Lehce-i Osmani; lahn maddesi. osmanlıcada lahn ne demek, lahn anlamı manası, lahn osmanlıca nasıl yazılır. Osmanlıca sözlükte lahn hakkında bilgi. Arapça lahn ne demek. Arapça osmanlıca sözlük. Farsçada lahn anlamı

Lehce-i Osmani - Ahmed Vefik paşa - لحم lahn ne demek. osmanlıca yazılışı anlamı manası..

lahn ~ لحم güncel sözlüklerde anlamı:

LAHN ::: Güzel ve kaideli ses. * Nağme. * Kaideye uymayan yanlış okuyuş. * Usulüne uygun okumak. * Sadece muhatabın anlıyacağı şekilde remizle söz söylemek. * Meyl. * Fehmeylemek. * Lisan. * Lügat. Fetva. Mânâ. Mefhum.

lâhm ::: (a. i. c. : lühûm) : et. Âkilül-lâhm : et yiyen [ayvan] , (bkz. : gûşt).

lahm-i zâid ::: anat. vücutta hastalık neticesinde çıkan fazla et.

lâhm ü şahm ::: et ve yağ.

lahn ::: (a. i. c. : elhân) : 1) kaideye uygun ve güzel ses, nağme, ezgi, birden ziyâde sesin yanyana gelerek meydana getirdiği müzik cümlesi, fr. melodie. 2) ahenk. 3) lügat; dil. 4) okurken yanlışlık yapma.

lâhn-i inkisar ::: kırılma sesi, kırgınlık nağmesi.

lahn ::: güzel ses, kuralsız okuyuş.

LAHN ::: 1.Tecvîd ilminde, tecvîd kâidelerine uymamaktan doğan okuyuş hatâsı. Fıkıh kitablarında namaz kılanın namazın farzlarından olan kırâette yaptığı hatâ zelletül-kârî adı altında incelenmiştir. (Bkz. Zelletül-Kârî)

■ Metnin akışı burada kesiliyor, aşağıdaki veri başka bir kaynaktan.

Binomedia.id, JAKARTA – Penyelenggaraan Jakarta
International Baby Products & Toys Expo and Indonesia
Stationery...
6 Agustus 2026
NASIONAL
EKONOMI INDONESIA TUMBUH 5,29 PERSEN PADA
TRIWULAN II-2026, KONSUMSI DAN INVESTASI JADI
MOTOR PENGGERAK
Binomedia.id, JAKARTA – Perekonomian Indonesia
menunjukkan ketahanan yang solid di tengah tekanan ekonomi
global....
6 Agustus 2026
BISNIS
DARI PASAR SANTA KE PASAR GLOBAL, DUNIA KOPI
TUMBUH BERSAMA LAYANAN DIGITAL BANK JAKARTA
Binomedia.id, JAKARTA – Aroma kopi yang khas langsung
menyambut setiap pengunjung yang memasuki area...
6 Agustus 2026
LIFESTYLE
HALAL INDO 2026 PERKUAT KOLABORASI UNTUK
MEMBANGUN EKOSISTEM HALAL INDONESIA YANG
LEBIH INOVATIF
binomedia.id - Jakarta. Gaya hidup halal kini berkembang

Lahn, dört şekilde olabilir: Birinci şekil i'râbda hatâdır. Yâni harekelerde ve sükünde olabilir. Meselâ, şeddeyi hafif okur veya medleri (uzunları) kısa okur veya bunların aksini yapar. İkinci şekilde, harflerde olur; harfin yerini değiştirir veya harf ilâve eder, yâhut azaltır. Veyâhut harfi ileri geri alır. Üçüncü hatâ, kelimelerde ve cümlelerde olur.Nihâyet, vakf ve vaslde hatâ olur. Yâni duracak yerde durmaz, geçer. Geçecek yerde durur. Bu dördüncü şekil hatâda, mânâ değişse de bozulmaz. İlk üç şekilde, mânâyı değiştirip, küfre sebeb olacak mânâ hâsıl olursa, namazı bozar. (İbn-i Âbidîn)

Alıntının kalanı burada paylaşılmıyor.